My heart hurts. Sadness permeates my soul and I can't get away from it. I have walked down this road before with three of my other children but in no way does that prepare me to handle this any better. As a mother, to watch your child fly or drive away from you, knowing you will not see them for a long time is a heart wrenching experience. Letting go hurts. Watching him drive away from me yesterday...knowing it will be a long time before I get to see him...it feels like I got the wind knocked out of me. He took a part of my heart with him just as the others did when they left.
In my head, I know all the right answers to this...I know that he will be "fine"...I know to some extent it will get better...because this is not new to me, I also know that the ache of missing your child, doesn't completely go away. It never leaves me. It's not that I don't support him in his leaving...I am proud of him for his courage and his belief in himself...I am glad that I raised him to know how to live independently from me. I am happy for him and all that he will experience on this journey. I know all these things...tell that to my heart that feels ripped in half right now.

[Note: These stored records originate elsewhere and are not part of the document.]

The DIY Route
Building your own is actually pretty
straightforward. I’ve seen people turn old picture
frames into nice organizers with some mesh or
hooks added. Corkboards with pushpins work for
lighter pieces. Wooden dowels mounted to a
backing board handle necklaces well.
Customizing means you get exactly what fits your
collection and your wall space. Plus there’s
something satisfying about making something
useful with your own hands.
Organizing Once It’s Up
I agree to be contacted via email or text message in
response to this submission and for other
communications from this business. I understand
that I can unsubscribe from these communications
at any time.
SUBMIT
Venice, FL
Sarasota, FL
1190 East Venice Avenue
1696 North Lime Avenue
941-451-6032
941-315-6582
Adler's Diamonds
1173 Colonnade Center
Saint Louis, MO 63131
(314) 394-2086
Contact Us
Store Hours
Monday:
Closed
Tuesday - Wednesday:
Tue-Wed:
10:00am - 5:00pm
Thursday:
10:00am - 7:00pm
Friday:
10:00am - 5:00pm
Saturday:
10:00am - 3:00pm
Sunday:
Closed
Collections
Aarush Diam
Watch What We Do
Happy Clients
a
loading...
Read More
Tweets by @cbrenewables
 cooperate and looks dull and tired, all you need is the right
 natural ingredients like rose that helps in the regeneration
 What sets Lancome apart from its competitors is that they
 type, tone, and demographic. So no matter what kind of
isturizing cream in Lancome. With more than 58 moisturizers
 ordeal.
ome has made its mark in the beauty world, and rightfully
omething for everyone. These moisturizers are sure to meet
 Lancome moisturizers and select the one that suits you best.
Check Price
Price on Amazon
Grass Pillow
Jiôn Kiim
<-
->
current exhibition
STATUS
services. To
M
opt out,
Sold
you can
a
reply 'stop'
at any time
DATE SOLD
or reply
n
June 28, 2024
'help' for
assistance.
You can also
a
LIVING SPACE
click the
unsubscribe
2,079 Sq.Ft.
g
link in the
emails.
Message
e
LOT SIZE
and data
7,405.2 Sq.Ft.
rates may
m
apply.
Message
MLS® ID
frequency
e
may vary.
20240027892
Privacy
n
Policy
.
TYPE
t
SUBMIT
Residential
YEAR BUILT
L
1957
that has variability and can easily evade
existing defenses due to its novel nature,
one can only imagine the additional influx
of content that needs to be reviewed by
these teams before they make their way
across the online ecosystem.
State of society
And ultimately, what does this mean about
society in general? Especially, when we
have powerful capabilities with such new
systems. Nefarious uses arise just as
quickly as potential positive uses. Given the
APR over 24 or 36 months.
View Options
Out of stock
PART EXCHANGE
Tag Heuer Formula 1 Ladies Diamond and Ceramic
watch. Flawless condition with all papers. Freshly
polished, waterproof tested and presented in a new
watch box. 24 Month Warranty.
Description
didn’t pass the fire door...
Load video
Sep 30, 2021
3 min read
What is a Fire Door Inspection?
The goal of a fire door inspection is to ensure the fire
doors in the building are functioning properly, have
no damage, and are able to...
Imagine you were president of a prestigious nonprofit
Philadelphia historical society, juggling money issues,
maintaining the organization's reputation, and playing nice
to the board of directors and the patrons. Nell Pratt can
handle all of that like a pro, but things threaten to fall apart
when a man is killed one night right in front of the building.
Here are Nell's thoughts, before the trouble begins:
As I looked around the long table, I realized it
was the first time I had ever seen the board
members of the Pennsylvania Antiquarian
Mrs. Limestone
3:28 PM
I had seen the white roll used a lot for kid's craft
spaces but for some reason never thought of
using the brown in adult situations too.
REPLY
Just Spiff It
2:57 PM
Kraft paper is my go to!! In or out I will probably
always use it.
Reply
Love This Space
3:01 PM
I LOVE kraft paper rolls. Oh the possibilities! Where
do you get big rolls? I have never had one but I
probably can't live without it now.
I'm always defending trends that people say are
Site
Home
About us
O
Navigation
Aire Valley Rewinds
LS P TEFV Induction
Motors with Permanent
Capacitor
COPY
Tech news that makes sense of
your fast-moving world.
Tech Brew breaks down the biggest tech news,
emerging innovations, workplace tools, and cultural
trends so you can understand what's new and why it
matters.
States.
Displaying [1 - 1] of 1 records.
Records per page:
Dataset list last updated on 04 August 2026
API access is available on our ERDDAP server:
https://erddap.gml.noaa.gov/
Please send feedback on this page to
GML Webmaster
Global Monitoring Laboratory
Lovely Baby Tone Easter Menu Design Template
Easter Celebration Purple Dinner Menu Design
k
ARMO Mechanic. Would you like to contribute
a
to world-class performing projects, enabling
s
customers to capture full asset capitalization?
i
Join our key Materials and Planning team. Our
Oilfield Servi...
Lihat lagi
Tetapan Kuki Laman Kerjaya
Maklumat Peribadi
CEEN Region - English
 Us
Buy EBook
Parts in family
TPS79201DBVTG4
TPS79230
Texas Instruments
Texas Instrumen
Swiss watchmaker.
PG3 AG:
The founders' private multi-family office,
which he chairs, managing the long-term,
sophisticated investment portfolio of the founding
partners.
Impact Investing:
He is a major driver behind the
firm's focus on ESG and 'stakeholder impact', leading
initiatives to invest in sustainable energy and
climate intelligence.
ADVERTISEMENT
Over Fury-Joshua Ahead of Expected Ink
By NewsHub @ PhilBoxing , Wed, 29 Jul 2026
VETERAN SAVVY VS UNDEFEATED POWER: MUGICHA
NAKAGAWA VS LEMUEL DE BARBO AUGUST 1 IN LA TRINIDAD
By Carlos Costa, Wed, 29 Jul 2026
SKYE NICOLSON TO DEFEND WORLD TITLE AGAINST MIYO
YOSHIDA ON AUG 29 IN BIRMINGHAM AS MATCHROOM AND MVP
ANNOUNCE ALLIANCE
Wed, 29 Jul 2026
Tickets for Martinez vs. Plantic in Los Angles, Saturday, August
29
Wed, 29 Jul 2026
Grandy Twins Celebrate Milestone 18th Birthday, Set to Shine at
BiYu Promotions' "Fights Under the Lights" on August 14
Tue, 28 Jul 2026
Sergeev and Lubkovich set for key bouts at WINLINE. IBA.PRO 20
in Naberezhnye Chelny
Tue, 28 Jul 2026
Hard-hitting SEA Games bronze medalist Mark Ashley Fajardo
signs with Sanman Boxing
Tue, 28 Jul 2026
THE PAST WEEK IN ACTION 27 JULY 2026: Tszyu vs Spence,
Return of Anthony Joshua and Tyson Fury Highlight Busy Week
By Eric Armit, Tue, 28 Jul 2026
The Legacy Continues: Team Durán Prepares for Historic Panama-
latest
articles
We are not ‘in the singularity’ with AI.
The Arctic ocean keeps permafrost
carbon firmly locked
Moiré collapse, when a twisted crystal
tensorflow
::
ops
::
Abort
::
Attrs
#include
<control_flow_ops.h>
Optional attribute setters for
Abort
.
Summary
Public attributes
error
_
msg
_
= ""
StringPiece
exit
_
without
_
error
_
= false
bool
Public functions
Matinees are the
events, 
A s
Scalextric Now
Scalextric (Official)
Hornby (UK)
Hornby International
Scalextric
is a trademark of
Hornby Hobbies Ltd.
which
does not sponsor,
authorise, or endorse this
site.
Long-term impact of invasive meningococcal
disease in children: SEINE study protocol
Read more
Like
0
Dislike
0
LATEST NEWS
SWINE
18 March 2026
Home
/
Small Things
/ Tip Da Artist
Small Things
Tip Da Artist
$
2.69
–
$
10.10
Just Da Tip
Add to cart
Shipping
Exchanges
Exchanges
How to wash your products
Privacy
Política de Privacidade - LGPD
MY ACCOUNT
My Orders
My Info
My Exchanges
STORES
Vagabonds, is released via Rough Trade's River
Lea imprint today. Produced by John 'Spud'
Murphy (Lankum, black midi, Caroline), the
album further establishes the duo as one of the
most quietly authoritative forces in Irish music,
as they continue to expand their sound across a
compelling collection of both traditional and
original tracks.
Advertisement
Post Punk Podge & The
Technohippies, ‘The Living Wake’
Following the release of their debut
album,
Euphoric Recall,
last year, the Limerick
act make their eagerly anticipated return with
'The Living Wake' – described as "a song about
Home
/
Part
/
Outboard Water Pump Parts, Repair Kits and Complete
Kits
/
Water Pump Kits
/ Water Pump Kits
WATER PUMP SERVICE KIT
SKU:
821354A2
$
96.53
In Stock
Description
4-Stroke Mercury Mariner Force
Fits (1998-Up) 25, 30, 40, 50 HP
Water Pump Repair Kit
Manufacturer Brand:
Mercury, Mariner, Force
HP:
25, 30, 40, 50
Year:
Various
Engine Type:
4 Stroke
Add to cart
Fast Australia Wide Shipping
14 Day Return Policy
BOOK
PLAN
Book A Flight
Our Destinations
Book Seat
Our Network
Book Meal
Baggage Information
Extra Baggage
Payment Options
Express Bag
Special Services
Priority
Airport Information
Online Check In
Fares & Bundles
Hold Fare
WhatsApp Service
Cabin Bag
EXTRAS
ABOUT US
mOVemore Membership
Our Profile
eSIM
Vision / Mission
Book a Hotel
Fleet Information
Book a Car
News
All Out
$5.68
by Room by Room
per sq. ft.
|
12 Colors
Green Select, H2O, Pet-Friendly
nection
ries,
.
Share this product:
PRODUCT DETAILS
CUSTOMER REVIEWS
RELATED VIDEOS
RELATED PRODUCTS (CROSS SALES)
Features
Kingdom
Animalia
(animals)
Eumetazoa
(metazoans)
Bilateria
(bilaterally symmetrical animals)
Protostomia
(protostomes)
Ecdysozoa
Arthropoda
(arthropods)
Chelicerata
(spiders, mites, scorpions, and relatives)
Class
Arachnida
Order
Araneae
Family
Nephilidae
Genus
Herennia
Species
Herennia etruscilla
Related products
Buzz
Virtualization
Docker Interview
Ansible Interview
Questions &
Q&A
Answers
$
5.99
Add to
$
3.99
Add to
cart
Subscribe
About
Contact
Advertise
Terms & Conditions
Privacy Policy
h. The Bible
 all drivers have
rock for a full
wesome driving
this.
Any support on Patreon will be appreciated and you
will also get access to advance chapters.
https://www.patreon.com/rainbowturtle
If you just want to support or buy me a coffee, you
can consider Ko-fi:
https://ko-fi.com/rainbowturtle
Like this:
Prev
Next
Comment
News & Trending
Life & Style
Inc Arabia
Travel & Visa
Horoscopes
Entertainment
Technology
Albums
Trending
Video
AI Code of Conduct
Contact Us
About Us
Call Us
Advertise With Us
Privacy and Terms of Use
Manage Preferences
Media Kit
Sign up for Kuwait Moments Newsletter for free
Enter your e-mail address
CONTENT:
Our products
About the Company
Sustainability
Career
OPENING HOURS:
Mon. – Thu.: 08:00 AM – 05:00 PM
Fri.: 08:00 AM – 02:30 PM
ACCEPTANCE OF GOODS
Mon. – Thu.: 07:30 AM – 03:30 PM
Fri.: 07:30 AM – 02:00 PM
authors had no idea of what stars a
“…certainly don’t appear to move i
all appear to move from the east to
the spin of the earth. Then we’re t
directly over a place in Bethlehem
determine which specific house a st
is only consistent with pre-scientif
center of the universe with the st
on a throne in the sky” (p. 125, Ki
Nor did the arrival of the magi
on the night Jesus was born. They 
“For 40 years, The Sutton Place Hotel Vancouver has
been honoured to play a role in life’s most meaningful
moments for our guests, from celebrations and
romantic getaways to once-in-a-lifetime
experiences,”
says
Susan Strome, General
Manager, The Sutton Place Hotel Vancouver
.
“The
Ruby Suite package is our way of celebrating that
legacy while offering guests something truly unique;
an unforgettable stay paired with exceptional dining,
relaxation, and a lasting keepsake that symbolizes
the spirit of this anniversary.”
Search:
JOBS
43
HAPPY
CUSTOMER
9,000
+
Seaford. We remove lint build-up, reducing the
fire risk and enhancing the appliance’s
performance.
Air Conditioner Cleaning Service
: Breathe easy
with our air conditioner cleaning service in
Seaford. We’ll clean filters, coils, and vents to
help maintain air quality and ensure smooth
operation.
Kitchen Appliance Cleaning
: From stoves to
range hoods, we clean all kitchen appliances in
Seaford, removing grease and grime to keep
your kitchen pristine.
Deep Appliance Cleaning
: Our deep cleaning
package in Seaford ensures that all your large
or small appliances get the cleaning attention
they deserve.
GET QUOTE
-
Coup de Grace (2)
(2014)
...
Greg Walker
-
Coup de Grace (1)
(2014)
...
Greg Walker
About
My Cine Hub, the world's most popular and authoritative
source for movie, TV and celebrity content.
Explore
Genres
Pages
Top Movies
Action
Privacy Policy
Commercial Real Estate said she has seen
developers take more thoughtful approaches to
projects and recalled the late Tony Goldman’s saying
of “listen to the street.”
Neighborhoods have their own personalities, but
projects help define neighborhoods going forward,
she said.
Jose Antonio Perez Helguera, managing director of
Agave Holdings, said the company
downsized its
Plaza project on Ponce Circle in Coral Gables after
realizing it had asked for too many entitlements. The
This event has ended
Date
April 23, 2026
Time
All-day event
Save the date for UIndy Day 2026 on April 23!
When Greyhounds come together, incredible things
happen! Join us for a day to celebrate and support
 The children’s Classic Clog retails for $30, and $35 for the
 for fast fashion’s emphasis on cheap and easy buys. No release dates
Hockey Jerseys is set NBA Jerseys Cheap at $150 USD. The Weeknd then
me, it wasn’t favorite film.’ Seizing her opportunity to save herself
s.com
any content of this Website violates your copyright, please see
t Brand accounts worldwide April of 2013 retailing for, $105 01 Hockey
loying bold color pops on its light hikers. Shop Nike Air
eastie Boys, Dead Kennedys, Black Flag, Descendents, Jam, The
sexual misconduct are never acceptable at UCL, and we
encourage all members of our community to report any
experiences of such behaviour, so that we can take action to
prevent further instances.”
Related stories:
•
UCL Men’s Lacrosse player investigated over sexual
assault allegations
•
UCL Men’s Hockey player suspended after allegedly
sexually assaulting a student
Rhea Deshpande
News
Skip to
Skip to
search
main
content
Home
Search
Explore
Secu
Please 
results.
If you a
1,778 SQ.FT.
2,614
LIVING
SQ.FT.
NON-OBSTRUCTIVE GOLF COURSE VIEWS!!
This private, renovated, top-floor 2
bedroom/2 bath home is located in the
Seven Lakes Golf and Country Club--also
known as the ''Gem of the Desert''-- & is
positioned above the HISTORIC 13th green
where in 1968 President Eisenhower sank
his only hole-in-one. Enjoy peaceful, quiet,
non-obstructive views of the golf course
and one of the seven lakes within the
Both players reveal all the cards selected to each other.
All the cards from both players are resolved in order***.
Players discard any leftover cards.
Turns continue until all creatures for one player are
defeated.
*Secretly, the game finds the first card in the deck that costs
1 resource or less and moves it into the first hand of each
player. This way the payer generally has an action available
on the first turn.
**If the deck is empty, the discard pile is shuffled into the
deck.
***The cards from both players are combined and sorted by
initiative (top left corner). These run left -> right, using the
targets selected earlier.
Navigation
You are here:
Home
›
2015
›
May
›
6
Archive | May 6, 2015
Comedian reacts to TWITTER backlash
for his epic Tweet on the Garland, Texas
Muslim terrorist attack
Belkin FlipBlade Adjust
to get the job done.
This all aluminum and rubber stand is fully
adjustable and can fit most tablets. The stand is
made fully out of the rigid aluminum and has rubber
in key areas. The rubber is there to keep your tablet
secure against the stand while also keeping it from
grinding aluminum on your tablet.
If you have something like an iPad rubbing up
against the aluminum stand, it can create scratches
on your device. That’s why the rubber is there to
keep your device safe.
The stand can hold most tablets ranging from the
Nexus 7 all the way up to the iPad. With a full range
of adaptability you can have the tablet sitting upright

Maybe the fact that he is my last child...my baby...that makes this so hard. Yes, I know we are raising 2 more grandchildren right now, who in reality, we are their parents and could very likely be raising to adulthood but it's not the same. He is my last one...his leaving is his beginning but for me it's an ending...an ending to a life that I thought while in the midst of it, would go on forever. It is over. Life will be different. I know in time I will adjust...I will get used to his being gone.
I miss him with all of my being. I hurt. Eventually that pain will get less but right now it feels like hell. My house feels his absence. I go in his room...his old room and I still smell his smell. I look at the belongings he left behind and I just want him back here with me. The little people look for him...they ask about him...they think he is downstairs in his bedroom sleeping or watching TV...this makes me cry. They don't understand his leaving but in time they will. He was a significant part of their daily lives and they will miss him. It is empty here without him and there is nothing to fill his absence. I just want to see his beautiful smile. I just want to hug him one more time.
Life hurts sometimes. Right now life really sucks. I am tired. Even though I know that in time I will feel better...I too will get over this...it's reaching that point that is the hard part. I let go. It hurts to let go. Ultimately it's what is right and best for him and eventually me. I wanted to hang on to him so tightly and not let him go but I didn't. I set him free yesterday.
Yesterday, I cried for most of the day. Whenever I cry my little man calls it "dripping"...he kept saying "your dripping mommy" and "are you sad". He more than the other little people understands that his uncle or big brother left and that it is making mommy very sad and causing her to drip. One of the first things he said to me this morning was "mommy are you still dripping today?" and "Mommy are you still sad?" Oh, the love of my little people.